It does, for a while. The mother is the best thing in it. Andie Rousseau is a former pageant girl with a Dolly Parton drawl and pink bunny slippers, capable of staking a seven-foot demon without disturbing a single golden curl, and she is more fully realized than almost anyone I have read in horror fiction this year. The love between her and Blythe is specific and tender and completely unperformed. When the book breaks her early, it breaks hard. The image that follows, the one Blythe finds at the bottom of the stairs, is horrible in the right way. Horrible as in: it costs something. A posthumous pre-scheduled email that arrived a month too early because Andie could never quite get the hang of technology. That is the kind of detail that makes you put a book down for a minute. That is a writer who knows what she is doing.

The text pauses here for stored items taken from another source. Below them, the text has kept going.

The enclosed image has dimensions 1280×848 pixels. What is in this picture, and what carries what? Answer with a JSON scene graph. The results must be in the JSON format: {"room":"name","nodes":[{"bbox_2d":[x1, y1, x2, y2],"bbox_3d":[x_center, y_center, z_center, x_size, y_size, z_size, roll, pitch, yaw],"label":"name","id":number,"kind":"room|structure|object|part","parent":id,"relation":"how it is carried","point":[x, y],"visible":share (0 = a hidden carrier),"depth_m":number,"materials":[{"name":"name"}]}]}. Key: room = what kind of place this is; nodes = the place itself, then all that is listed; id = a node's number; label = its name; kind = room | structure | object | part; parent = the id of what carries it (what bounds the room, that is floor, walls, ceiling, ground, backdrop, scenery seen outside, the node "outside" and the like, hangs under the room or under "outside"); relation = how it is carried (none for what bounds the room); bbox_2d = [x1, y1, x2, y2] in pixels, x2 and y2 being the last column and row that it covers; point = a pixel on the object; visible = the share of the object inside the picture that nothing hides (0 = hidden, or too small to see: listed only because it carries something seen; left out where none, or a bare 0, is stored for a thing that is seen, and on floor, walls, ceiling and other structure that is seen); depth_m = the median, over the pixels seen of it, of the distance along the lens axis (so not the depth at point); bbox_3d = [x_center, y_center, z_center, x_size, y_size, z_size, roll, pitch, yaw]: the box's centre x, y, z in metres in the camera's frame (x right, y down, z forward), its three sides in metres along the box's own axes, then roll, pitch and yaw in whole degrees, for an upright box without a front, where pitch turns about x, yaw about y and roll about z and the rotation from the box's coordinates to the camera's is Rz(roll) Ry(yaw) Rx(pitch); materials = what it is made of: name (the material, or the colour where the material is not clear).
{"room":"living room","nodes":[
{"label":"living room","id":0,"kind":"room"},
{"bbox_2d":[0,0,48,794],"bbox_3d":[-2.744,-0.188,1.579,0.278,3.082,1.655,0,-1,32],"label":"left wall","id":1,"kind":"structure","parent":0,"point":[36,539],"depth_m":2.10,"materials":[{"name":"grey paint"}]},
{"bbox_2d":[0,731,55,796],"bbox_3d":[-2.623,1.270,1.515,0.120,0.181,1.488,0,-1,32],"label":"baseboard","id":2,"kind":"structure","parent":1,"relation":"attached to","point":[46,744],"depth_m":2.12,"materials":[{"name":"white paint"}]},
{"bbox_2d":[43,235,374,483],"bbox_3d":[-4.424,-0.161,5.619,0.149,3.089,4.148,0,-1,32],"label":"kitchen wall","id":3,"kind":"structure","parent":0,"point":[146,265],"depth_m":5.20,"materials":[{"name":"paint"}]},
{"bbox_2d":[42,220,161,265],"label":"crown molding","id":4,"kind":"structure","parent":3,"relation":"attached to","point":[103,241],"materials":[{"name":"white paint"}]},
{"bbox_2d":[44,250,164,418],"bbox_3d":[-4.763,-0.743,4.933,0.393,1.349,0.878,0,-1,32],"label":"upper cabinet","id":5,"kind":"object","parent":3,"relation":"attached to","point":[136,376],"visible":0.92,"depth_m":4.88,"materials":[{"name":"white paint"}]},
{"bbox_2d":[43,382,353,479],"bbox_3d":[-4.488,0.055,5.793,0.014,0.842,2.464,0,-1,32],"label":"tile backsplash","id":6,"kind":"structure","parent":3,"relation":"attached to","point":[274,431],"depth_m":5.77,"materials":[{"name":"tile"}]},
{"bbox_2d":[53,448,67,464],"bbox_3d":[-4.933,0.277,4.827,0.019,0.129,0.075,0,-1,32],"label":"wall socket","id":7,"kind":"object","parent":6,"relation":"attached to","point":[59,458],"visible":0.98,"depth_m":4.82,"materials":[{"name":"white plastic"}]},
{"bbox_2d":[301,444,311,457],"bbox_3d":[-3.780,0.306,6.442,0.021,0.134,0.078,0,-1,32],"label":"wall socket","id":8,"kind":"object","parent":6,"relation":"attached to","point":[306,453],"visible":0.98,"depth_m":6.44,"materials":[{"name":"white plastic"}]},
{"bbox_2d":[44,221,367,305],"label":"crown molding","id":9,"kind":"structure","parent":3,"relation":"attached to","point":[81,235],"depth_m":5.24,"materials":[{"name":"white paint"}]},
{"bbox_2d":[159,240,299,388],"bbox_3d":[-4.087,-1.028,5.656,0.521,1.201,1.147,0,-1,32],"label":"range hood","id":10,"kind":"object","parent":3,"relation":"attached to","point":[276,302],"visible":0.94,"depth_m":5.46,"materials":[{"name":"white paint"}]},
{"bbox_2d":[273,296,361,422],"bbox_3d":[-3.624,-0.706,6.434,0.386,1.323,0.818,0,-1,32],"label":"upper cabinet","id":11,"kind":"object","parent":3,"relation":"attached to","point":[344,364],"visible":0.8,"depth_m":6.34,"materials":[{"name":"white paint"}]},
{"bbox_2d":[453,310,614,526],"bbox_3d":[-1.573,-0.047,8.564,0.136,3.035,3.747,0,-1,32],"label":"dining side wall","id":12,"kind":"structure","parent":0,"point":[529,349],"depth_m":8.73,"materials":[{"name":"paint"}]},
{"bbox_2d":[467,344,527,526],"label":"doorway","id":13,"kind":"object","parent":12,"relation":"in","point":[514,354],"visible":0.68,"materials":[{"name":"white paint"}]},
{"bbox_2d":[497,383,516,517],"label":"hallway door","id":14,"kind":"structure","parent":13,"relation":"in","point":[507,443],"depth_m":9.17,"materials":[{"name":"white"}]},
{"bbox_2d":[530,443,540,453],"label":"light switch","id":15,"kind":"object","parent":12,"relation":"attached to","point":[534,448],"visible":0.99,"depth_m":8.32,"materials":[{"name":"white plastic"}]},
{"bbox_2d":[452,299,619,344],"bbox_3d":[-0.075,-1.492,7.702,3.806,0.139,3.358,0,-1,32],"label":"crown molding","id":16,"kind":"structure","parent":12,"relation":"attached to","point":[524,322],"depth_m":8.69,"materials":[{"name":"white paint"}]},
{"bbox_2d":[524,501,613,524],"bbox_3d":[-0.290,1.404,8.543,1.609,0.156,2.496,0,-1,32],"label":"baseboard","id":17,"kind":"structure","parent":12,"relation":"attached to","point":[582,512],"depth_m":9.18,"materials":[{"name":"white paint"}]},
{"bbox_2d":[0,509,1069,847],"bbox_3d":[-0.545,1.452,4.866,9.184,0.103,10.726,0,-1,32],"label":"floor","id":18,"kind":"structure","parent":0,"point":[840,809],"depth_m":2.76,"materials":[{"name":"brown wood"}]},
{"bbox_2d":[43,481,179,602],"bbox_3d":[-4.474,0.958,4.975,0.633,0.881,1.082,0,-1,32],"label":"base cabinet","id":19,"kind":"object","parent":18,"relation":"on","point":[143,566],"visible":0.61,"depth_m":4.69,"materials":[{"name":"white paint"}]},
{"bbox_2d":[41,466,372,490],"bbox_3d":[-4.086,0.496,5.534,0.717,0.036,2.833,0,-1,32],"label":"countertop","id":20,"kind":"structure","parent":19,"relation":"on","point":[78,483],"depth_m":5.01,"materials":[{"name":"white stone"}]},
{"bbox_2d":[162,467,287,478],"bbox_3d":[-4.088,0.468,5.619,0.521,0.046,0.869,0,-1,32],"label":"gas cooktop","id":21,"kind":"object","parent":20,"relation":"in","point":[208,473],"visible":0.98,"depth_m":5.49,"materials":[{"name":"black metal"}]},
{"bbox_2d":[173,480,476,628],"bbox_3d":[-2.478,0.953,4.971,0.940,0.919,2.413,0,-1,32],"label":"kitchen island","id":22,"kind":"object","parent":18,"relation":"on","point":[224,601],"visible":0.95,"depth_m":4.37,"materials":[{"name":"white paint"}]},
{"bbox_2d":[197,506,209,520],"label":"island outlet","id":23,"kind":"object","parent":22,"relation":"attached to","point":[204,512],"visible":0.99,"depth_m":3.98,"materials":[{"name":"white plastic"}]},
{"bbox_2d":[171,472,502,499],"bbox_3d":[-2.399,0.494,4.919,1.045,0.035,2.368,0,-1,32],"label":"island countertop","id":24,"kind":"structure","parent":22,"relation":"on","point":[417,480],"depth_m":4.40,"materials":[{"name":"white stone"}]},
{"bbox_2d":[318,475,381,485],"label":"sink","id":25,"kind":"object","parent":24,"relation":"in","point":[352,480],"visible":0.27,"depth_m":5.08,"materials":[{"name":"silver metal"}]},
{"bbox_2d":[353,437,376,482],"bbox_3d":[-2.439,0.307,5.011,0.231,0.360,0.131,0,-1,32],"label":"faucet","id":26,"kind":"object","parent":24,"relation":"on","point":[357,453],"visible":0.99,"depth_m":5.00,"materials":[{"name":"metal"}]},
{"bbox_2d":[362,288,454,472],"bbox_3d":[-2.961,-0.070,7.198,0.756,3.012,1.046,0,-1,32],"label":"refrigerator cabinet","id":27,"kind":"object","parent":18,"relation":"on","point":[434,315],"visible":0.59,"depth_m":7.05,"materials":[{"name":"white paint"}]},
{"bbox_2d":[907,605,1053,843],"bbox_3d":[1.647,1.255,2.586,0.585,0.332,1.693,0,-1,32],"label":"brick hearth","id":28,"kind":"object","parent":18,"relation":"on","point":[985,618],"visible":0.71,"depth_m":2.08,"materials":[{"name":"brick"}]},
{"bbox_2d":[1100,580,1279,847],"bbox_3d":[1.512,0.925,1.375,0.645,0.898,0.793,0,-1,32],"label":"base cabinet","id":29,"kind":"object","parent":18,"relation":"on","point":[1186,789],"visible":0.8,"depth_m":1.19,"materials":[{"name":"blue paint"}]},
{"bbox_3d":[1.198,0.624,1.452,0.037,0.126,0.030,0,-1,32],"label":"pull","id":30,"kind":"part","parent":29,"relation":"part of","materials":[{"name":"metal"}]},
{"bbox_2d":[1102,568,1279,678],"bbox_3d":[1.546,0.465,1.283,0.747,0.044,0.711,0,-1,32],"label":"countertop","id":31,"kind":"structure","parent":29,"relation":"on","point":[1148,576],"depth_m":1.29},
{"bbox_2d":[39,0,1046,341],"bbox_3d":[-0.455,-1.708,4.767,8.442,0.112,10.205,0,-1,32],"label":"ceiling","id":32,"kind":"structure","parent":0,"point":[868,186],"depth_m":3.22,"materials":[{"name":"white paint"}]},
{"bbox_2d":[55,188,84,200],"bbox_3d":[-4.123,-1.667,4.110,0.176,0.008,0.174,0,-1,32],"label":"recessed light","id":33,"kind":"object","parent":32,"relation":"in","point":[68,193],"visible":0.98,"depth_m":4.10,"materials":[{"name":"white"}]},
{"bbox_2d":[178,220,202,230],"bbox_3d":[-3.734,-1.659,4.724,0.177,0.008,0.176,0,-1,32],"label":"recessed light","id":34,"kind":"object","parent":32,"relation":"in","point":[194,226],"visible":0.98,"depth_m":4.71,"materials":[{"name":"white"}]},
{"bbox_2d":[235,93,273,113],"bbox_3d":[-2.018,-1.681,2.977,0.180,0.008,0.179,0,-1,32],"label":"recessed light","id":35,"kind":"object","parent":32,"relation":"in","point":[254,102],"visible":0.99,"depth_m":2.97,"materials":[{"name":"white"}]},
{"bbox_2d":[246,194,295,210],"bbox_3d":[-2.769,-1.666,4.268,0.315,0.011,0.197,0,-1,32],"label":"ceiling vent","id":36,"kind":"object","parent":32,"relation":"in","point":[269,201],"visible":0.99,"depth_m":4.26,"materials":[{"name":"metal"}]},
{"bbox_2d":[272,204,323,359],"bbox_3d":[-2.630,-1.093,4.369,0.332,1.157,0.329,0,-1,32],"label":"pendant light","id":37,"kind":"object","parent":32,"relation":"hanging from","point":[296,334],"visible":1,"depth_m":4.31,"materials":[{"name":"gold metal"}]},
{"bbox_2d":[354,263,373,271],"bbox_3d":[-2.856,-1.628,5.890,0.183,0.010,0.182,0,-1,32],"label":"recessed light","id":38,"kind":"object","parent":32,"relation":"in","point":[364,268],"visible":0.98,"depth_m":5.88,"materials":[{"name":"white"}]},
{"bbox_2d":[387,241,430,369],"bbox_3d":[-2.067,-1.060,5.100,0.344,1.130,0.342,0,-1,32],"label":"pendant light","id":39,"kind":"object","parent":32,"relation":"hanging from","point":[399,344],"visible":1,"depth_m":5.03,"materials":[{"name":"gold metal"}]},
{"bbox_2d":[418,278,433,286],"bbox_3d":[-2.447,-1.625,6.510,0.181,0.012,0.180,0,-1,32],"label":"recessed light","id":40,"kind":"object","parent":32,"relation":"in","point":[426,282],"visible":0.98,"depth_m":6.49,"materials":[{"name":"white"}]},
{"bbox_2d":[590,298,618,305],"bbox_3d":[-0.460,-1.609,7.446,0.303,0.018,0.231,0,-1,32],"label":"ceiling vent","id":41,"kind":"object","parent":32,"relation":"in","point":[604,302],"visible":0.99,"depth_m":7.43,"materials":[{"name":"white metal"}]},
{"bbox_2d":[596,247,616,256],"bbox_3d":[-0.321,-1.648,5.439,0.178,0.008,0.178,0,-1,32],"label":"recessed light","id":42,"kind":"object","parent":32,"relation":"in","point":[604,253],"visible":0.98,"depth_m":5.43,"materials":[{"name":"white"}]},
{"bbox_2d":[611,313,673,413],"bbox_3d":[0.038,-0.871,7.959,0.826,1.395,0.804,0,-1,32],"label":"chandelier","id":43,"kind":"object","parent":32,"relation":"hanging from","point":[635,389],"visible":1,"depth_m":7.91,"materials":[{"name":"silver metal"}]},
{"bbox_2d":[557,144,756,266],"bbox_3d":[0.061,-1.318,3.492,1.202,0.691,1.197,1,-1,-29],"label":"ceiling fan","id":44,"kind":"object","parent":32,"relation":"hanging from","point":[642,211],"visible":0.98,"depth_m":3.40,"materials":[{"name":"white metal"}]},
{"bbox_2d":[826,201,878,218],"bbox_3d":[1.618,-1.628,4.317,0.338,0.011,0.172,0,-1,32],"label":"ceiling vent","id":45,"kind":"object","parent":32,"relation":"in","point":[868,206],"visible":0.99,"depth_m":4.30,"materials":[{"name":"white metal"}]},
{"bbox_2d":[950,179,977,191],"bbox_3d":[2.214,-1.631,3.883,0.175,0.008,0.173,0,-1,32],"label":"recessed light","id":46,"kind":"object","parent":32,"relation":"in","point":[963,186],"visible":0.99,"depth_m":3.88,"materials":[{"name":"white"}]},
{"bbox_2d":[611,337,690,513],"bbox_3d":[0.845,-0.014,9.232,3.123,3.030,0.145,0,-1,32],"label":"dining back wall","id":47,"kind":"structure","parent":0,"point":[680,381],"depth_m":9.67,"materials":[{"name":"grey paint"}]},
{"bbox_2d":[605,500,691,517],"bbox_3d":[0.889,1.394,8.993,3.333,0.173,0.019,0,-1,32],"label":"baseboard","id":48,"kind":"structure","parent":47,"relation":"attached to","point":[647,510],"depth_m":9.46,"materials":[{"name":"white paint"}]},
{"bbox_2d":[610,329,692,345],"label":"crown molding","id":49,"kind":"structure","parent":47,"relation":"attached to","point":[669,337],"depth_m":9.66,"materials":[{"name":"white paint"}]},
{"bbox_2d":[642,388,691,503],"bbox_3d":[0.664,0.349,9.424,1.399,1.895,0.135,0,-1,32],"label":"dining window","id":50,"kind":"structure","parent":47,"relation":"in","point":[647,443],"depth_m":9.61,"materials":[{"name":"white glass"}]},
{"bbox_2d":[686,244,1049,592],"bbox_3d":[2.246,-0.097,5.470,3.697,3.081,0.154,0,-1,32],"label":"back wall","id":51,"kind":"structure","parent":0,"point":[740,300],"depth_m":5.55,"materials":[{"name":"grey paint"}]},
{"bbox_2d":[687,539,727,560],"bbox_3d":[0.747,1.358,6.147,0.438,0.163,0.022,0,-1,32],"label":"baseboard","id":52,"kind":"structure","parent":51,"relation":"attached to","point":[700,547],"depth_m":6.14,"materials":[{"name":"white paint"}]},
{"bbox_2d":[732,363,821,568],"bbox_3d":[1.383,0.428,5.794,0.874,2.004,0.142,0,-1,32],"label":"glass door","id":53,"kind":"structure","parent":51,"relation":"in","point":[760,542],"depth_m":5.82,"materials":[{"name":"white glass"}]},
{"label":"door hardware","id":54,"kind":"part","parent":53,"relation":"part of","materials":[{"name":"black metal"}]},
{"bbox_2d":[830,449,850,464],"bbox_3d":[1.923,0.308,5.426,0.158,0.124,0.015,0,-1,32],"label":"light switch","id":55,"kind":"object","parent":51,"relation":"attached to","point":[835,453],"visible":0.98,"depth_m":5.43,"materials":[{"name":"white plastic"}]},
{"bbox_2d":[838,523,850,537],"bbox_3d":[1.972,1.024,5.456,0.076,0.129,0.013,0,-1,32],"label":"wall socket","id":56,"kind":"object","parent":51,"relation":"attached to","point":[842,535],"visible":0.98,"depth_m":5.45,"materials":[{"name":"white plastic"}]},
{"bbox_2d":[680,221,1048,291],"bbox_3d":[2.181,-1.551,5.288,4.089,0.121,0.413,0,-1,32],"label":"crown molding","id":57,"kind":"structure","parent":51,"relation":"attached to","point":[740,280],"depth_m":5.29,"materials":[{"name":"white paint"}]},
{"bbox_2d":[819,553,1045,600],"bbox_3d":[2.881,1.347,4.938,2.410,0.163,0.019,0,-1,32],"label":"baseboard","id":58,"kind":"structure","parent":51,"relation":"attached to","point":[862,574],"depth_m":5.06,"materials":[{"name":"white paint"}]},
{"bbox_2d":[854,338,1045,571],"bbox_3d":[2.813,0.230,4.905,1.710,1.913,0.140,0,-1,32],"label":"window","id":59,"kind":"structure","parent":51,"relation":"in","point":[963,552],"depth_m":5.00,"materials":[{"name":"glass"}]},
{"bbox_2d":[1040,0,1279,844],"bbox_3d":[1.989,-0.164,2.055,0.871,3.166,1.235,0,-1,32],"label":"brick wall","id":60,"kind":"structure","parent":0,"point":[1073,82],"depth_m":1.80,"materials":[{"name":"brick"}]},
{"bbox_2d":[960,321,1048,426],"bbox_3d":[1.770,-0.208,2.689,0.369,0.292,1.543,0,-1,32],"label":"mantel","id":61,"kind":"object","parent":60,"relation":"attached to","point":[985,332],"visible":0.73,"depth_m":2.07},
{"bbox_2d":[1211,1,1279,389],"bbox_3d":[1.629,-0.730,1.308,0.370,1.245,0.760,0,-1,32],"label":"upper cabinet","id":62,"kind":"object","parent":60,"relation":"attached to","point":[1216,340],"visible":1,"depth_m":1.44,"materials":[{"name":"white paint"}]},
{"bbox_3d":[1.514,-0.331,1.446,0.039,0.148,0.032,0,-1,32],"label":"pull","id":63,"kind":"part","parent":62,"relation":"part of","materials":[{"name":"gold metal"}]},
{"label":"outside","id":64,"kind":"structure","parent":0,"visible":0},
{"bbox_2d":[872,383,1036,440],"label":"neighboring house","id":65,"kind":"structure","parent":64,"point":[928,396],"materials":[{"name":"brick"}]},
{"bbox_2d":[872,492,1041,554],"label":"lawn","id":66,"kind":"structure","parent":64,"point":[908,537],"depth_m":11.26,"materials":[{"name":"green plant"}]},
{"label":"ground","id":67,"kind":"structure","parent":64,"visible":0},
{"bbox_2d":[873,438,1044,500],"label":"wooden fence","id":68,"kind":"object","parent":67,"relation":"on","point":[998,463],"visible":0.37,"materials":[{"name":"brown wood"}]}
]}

The problem is that Rosie gets loose. Not just in the story. Conceptually. York’s devil is most frightening in the early chapters when he is confined: that smile, those black eyes, the casual impossibility of his continued existence across multiple generations of a single women’s bloodline. Once he escapes into the Louisiana swampland and becomes a plot engine, he stops being a horror and starts being a MacGuffin with wings. The supernatural logic of this book never quite holds. York layers mythology on in the second half like she is hoping the warmth of it will patch the gaps.

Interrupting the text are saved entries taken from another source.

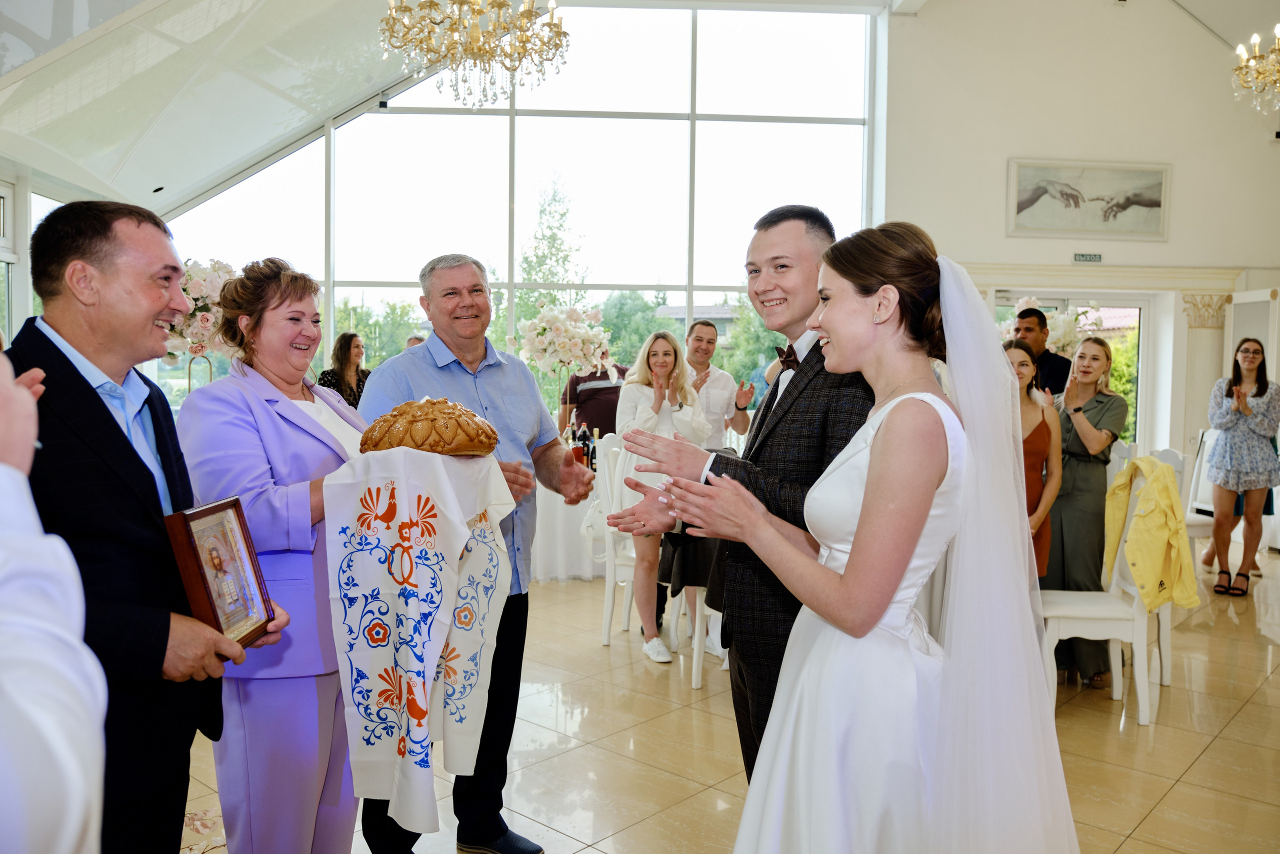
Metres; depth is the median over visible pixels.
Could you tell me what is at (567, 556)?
table
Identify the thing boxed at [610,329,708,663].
woman
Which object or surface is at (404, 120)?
window wall
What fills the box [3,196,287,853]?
man
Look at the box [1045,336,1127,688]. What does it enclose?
woman
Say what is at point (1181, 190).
right wall
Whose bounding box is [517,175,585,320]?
tree
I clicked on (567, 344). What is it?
flower arrangement
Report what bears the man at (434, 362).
on the floor
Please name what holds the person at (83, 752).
on the floor
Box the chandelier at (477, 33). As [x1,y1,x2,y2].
[376,0,568,108]
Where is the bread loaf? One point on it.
(412, 436)
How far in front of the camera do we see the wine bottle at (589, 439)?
5.69 m
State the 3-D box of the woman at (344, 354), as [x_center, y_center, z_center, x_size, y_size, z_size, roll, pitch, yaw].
[-2.215,0.013,7.014,0.483,1.413,0.509,1,3,13]
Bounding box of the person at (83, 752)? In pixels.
[0,341,108,851]
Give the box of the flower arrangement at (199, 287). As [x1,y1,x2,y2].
[162,258,237,363]
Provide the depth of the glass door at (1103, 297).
8.40 m
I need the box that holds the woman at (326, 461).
[173,256,376,851]
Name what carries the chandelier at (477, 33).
hanging from the ceiling
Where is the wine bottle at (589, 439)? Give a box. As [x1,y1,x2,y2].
[582,421,596,470]
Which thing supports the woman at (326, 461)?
on the floor
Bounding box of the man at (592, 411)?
[560,355,628,438]
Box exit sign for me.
[1072,251,1103,262]
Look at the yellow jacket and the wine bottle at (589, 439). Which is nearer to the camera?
the yellow jacket
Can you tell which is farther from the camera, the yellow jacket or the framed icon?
the yellow jacket
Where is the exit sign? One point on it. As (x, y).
(1093, 257)
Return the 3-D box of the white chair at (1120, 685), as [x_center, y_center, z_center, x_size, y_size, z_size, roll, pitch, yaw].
[1.904,0.642,3.878,0.504,1.029,0.490,1,3,9]
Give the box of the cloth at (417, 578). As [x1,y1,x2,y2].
[322,446,516,825]
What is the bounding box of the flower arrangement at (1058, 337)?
[997,294,1104,355]
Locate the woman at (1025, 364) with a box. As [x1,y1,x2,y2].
[1001,340,1063,575]
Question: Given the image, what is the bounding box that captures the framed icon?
[164,494,276,647]
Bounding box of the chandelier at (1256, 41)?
[1231,25,1279,113]
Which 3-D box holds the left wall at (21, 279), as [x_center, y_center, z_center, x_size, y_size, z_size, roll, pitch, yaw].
[-4.324,-0.540,5.608,0.172,2.533,4.908,0,3,-3]
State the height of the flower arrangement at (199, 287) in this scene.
0.902 m
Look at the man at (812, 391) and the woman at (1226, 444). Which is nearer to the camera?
the man at (812, 391)
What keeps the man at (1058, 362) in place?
on the floor
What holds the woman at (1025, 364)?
on the floor
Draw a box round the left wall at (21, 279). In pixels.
[0,160,93,344]
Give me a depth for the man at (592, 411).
6.48 m
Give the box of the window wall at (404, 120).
[150,1,880,408]
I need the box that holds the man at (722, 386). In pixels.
[684,320,755,446]
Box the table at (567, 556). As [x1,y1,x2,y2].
[528,473,605,581]
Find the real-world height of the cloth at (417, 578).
0.725 m
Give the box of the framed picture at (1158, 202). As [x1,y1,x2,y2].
[1005,158,1171,238]
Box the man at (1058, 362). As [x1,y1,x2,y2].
[1009,307,1072,397]
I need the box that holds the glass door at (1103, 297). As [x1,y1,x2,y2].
[992,288,1157,454]
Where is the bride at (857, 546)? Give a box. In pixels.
[659,217,1084,851]
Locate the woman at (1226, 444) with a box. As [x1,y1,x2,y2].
[1203,338,1278,595]
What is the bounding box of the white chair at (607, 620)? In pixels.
[589,431,638,646]
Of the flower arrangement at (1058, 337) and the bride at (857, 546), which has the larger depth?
the flower arrangement at (1058, 337)
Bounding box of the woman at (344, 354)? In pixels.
[316,332,370,409]
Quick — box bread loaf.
[358,396,500,456]
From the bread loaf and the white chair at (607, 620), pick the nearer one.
the bread loaf
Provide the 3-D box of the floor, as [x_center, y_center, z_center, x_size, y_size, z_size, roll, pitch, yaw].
[1.058,1.196,3.761,9.324,0.108,9.157,0,3,-3]
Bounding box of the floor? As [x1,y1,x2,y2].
[178,543,1279,853]
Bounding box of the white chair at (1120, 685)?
[1039,459,1174,723]
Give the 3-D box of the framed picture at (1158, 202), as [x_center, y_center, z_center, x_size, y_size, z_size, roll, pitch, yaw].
[3.865,-1.957,7.947,1.343,0.659,0.040,0,3,-3]
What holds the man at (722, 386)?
on the floor
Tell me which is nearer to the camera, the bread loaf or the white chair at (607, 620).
the bread loaf
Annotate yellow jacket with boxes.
[1101,454,1199,612]
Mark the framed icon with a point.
(189, 526)
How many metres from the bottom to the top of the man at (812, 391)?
1.703 m
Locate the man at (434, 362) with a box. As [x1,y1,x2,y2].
[353,252,600,851]
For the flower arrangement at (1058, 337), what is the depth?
7.47 m
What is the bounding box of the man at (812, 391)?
[608,206,879,781]
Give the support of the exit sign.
attached to the right wall at (1181, 190)
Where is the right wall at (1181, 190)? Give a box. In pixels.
[879,0,1279,484]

York herself is one of the more interesting debut novelists to appear in horror fiction recently, and not despite but because of the obvious autobiographical seams. She is an award-winning abstract painter, an insect taxidermist, and the owner of a small oddities company in Birmingham, Alabama, where she lives with her sculptor husband and what she calls her ferocious daughter. She has said in interviews that Our Devil’s Awake came to her after watching the ending of Jeepers Creepers 2, the part where the hibernating monster hangs in someone’s barn, waiting. What would it be like, she wondered, to be an ordinary suburbanite responsible for guarding something like that. The oddities museum in the novel’s Louisiana section is not invented. It is remembered and loved. The preserved butterflies in the window are posed on looping wire because York knows exactly how that is done. She is a first novelist with a genuine point of view, and a whole career ahead of her to figure out how to push it.

The pacing in the Louisiana section has a looseness the early chapters do not share. York falls in love with her second protagonist the way Blythe does, and it slows everything down, and not in the way that longing can slow a narrative. It slows down the way a draft does when a writer cannot bring herself to cut the scenes she likes most. The momentum the book builds through Andie’s death, Rosie’s escape, Blythe alone in an empty house with an empty casket and no one to call: all of it dissipates here, and it takes a long time to come back.

The ending resolves too sweetly for the book that preceded it. I understand the impulse: after a story about hereditary burden and the costs of an inherited life, York wants to give Blythe something, and she should. But the final images are a rom-com epilogue dressed in horror clothing, and the horror clothing comes off fast. A book that opened with a girl finding her mother dead inside a devil’s arms, in a suburban basement, under fluorescent light, needed to earn its happiness with something braver and stranger than what it settles for. The warmth is real. But it does not cost anything. The best horror endings cost something.
Our Devil’s Awake has a premise I will be stealing in my dreams and a mother-daughter relationship that quietly outclasses everything around it. Chloe York is not a writer I will stop paying attention to. She just wrote a book that got comfortable too early and never quite found its way back to strange.


Our Devil’s Awake by Chloe York,
published July 3, 2026 by Undertaker Books.